Requirement: When a line of the material has the word "listed" in it, copy that line.

[Start of section]

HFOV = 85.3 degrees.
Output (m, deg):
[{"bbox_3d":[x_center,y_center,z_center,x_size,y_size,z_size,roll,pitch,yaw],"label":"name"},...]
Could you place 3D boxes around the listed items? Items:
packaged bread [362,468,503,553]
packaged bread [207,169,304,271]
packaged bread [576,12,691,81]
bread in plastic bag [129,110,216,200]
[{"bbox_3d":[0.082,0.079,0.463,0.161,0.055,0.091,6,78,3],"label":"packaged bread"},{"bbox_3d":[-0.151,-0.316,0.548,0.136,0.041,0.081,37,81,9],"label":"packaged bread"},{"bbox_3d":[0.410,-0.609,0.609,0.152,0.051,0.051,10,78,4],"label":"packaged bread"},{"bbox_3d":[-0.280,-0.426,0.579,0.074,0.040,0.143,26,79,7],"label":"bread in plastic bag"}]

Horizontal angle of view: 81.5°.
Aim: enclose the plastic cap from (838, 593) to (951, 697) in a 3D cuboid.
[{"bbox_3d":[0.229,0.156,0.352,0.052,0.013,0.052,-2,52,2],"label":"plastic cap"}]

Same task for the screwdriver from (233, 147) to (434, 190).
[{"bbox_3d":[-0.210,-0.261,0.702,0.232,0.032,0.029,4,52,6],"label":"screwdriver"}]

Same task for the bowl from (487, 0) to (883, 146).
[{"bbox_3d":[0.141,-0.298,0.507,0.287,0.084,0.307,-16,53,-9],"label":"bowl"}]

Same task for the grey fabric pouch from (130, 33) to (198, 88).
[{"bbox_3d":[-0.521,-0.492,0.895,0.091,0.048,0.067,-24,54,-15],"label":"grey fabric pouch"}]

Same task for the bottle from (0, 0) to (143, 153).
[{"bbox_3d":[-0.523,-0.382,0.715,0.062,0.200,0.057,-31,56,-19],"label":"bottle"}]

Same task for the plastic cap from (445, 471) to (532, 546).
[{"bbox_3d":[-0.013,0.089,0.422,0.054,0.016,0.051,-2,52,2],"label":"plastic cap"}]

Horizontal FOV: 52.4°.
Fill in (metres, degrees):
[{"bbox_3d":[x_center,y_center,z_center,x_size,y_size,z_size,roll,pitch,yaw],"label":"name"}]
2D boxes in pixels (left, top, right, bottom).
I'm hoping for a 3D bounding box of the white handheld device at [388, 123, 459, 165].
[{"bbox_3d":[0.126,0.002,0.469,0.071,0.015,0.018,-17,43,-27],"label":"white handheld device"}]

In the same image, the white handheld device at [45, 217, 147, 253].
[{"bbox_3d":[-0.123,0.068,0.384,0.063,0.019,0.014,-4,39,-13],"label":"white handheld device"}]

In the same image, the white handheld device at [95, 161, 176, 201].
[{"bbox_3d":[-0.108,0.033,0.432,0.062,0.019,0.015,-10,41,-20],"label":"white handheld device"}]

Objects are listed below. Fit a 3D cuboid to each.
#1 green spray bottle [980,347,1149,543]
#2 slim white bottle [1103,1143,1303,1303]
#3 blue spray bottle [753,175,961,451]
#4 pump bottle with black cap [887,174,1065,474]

[End of section]

Problem solution:
Could you place 3D boxes around the listed items? Items:
Objects are listed below. Fit a 3D cuboid to each.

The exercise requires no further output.